WHAT NEEDS TO BE DONE:
Return every line of the listing below, reproducing each character without alteration.

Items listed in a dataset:
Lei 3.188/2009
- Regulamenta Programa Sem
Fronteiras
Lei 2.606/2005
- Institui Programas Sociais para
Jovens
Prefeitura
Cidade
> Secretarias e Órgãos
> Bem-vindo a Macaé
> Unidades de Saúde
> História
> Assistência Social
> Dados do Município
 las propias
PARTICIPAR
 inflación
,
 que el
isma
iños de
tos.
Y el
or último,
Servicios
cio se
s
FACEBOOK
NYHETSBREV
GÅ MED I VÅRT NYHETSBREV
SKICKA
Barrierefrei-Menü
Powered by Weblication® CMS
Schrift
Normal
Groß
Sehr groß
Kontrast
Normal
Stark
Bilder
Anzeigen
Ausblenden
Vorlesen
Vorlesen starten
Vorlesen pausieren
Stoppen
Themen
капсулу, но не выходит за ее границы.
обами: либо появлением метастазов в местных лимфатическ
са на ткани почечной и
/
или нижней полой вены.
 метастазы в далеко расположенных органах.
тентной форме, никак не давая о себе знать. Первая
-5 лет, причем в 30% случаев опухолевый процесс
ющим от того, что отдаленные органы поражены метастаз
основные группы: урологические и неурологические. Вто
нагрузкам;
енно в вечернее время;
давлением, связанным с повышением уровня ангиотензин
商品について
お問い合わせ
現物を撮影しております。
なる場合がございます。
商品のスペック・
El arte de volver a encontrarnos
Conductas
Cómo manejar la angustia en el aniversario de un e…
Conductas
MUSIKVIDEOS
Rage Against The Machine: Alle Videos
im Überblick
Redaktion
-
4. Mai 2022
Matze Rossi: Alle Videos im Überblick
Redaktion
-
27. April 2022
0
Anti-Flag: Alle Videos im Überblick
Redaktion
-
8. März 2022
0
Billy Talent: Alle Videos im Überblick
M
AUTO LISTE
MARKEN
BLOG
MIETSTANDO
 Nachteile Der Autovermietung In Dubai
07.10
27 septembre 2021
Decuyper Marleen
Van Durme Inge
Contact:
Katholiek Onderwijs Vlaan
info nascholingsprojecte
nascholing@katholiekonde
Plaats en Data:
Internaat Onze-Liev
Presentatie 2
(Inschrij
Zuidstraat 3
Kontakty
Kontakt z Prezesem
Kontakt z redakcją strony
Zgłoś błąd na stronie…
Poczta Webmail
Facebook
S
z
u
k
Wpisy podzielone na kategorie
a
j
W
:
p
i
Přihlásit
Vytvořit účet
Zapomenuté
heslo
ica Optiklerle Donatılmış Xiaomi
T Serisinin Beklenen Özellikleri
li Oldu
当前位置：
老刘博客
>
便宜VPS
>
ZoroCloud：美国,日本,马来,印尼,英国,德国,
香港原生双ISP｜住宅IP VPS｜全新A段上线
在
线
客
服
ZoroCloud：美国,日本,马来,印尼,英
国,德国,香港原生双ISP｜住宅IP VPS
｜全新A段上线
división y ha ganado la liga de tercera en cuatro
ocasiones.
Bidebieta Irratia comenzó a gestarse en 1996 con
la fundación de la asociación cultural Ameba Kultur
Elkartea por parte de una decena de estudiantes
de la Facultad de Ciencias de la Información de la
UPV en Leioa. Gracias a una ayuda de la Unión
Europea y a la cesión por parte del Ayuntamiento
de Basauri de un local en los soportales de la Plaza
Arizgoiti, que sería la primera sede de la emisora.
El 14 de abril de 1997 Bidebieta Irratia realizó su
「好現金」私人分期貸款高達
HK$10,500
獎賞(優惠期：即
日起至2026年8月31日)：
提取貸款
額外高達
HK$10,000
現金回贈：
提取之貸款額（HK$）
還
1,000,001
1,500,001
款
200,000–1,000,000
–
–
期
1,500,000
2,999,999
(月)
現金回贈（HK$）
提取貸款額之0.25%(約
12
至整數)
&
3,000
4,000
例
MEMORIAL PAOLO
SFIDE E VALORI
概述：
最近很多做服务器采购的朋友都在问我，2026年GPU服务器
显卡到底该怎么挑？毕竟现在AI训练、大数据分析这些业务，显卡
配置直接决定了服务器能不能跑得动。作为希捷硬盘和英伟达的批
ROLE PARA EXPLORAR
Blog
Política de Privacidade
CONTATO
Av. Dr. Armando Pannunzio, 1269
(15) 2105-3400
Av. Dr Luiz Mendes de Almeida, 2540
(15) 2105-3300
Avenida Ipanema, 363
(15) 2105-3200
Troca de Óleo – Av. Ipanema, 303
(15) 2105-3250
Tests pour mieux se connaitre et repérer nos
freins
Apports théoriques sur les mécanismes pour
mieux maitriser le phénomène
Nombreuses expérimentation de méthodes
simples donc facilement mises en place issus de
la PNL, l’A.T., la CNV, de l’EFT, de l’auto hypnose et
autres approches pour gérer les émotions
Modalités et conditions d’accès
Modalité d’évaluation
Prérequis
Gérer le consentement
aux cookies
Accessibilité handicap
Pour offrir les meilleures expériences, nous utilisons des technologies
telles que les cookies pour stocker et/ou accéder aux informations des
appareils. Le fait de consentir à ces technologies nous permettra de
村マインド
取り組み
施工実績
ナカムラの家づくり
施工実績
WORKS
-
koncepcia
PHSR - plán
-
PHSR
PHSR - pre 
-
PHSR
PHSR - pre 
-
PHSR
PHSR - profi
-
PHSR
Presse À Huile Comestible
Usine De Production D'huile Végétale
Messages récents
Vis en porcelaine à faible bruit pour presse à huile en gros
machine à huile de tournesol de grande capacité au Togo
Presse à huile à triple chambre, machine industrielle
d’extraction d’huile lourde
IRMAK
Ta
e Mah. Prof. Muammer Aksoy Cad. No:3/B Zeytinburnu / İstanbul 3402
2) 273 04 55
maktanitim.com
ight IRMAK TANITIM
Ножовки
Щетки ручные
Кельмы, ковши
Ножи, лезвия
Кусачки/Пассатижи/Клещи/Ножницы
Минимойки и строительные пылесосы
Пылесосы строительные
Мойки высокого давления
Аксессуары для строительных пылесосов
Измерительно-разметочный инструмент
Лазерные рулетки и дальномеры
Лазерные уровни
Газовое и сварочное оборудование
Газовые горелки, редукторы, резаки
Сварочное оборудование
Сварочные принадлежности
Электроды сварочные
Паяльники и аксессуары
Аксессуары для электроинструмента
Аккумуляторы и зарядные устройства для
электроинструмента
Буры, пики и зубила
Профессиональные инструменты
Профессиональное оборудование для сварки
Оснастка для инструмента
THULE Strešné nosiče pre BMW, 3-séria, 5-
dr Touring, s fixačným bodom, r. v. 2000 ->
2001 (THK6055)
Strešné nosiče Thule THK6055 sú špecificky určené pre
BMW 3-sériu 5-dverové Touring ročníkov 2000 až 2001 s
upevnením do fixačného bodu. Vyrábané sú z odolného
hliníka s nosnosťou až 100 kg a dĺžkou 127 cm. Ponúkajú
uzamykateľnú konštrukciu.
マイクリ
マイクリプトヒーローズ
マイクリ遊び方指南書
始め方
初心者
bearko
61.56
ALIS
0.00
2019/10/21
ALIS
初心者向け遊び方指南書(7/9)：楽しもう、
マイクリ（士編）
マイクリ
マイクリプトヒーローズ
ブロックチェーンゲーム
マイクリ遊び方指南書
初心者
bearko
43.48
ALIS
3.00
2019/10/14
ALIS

RESPONSE:
Lei 3.188/2009
- Regulamenta Programa Sem
Fronteiras
Lei 2.606/2005
- Institui Programas Sociais para
Jovens
Prefeitura
Cidade
> Secretarias e Órgãos
> Bem-vindo a Macaé
> Unidades de Saúde
> História
> Assistência Social
> Dados do Município
 las propias
PARTICIPAR
 inflación
,
 que el
isma
iños de
tos.
Y el
or último,
Servicios
cio se
s
FACEBOOK
NYHETSBREV
GÅ MED I VÅRT NYHETSBREV
SKICKA
Barrierefrei-Menü
Powered by Weblication® CMS
Schrift
Normal
Groß
Sehr groß
Kontrast
Normal
Stark
Bilder
Anzeigen
Ausblenden
Vorlesen
Vorlesen starten
Vorlesen pausieren
Stoppen
Themen
капсулу, но не выходит за ее границы.
обами: либо появлением метастазов в местных лимфатическ
са на ткани почечной и
/
или нижней полой вены.
 метастазы в далеко расположенных органах.
тентной форме, никак не давая о себе знать. Первая
-5 лет, причем в 30% случаев опухолевый процесс
ющим от того, что отдаленные органы поражены метастаз
основные группы: урологические и неурологические. Вто
нагрузкам;
енно в вечернее время;
давлением, связанным с повышением уровня ангиотензин
商品について
お問い合わせ
現物を撮影しております。
なる場合がございます。
商品のスペック・
El arte de volver a encontrarnos
Conductas
Cómo manejar la angustia en el aniversario de un e…
Conductas
MUSIKVIDEOS
Rage Against The Machine: Alle Videos
im Überblick
Redaktion
-
4. Mai 2022
Matze Rossi: Alle Videos im Überblick
Redaktion
-
27. April 2022
0
Anti-Flag: Alle Videos im Überblick
Redaktion
-
8. März 2022
0
Billy Talent: Alle Videos im Überblick
M
AUTO LISTE
MARKEN
BLOG
MIETSTANDO
 Nachteile Der Autovermietung In Dubai
07.10
27 septembre 2021
Decuyper Marleen
Van Durme Inge
Contact:
Katholiek Onderwijs Vlaan
info nascholingsprojecte
nascholing@katholiekonde
Plaats en Data:
Internaat Onze-Liev
Presentatie 2
(Inschrij
Zuidstraat 3
Kontakty
Kontakt z Prezesem
Kontakt z redakcją strony
Zgłoś błąd na stronie…
Poczta Webmail
Facebook
S
z
u
k
Wpisy podzielone na kategorie
a
j
W
:
p
i
Přihlásit
Vytvořit účet
Zapomenuté
heslo
ica Optiklerle Donatılmış Xiaomi
T Serisinin Beklenen Özellikleri
li Oldu
当前位置：
老刘博客
>
便宜VPS
>
ZoroCloud：美国,日本,马来,印尼,英国,德国,
香港原生双ISP｜住宅IP VPS｜全新A段上线
在
线
客
服
ZoroCloud：美国,日本,马来,印尼,英
国,德国,香港原生双ISP｜住宅IP VPS
｜全新A段上线
división y ha ganado la liga de tercera en cuatro
ocasiones.
Bidebieta Irratia comenzó a gestarse en 1996 con
la fundación de la asociación cultural Ameba Kultur
Elkartea por parte de una decena de estudiantes
de la Facultad de Ciencias de la Información de la
UPV en Leioa. Gracias a una ayuda de la Unión
Europea y a la cesión por parte del Ayuntamiento
de Basauri de un local en los soportales de la Plaza
Arizgoiti, que sería la primera sede de la emisora.
El 14 de abril de 1997 Bidebieta Irratia realizó su
「好現金」私人分期貸款高達
HK$10,500
獎賞(優惠期：即
日起至2026年8月31日)：
提取貸款
額外高達
HK$10,000
現金回贈：
提取之貸款額（HK$）
還
1,000,001
1,500,001
款
200,000–1,000,000
–
–
期
1,500,000
2,999,999
(月)
現金回贈（HK$）
提取貸款額之0.25%(約
12
至整數)
&
3,000
4,000
例
MEMORIAL PAOLO
SFIDE E VALORI
概述：
最近很多做服务器采购的朋友都在问我，2026年GPU服务器
显卡到底该怎么挑？毕竟现在AI训练、大数据分析这些业务，显卡
配置直接决定了服务器能不能跑得动。作为希捷硬盘和英伟达的批
ROLE PARA EXPLORAR
Blog
Política de Privacidade
CONTATO
Av. Dr. Armando Pannunzio, 1269
(15) 2105-3400
Av. Dr Luiz Mendes de Almeida, 2540
(15) 2105-3300
Avenida Ipanema, 363
(15) 2105-3200
Troca de Óleo – Av. Ipanema, 303
(15) 2105-3250
Tests pour mieux se connaitre et repérer nos
freins
Apports théoriques sur les mécanismes pour
mieux maitriser le phénomène
Nombreuses expérimentation de méthodes
simples donc facilement mises en place issus de
la PNL, l’A.T., la CNV, de l’EFT, de l’auto hypnose et
autres approches pour gérer les émotions
Modalités et conditions d’accès
Modalité d’évaluation
Prérequis
Gérer le consentement
aux cookies
Accessibilité handicap
Pour offrir les meilleures expériences, nous utilisons des technologies
telles que les cookies pour stocker et/ou accéder aux informations des
appareils. Le fait de consentir à ces technologies nous permettra de
村マインド
取り組み
施工実績
ナカムラの家づくり
施工実績
WORKS
-
koncepcia
PHSR - plán
-
PHSR
PHSR - pre 
-
PHSR
PHSR - pre 
-
PHSR
PHSR - profi
-
PHSR
Presse À Huile Comestible
Usine De Production D'huile Végétale
Messages récents
Vis en porcelaine à faible bruit pour presse à huile en gros
machine à huile de tournesol de grande capacité au Togo
Presse à huile à triple chambre, machine industrielle
d’extraction d’huile lourde
IRMAK
Ta
e Mah. Prof. Muammer Aksoy Cad. No:3/B Zeytinburnu / İstanbul 3402
2) 273 04 55
maktanitim.com
ight IRMAK TANITIM
Ножовки
Щетки ручные
Кельмы, ковши
Ножи, лезвия
Кусачки/Пассатижи/Клещи/Ножницы
Минимойки и строительные пылесосы
Пылесосы строительные
Мойки высокого давления
Аксессуары для строительных пылесосов
Измерительно-разметочный инструмент
Лазерные рулетки и дальномеры
Лазерные уровни
Газовое и сварочное оборудование
Газовые горелки, редукторы, резаки
Сварочное оборудование
Сварочные принадлежности
Электроды сварочные
Паяльники и аксессуары
Аксессуары для электроинструмента
Аккумуляторы и зарядные устройства для
электроинструмента
Буры, пики и зубила
Профессиональные инструменты
Профессиональное оборудование для сварки
Оснастка для инструмента
THULE Strešné nosiče pre BMW, 3-séria, 5-
dr Touring, s fixačným bodom, r. v. 2000 ->
2001 (THK6055)
Strešné nosiče Thule THK6055 sú špecificky určené pre
BMW 3-sériu 5-dverové Touring ročníkov 2000 až 2001 s
upevnením do fixačného bodu. Vyrábané sú z odolného
hliníka s nosnosťou až 100 kg a dĺžkou 127 cm. Ponúkajú
uzamykateľnú konštrukciu.
マイクリ
マイクリプトヒーローズ
マイクリ遊び方指南書
始め方
初心者
bearko
61.56
ALIS
0.00
2019/10/21
ALIS
初心者向け遊び方指南書(7/9)：楽しもう、
マイクリ（士編）
マイクリ
マイクリプトヒーローズ
ブロックチェーンゲーム
マイクリ遊び方指南書
初心者
bearko
43.48
ALIS
3.00
2019/10/14
ALIS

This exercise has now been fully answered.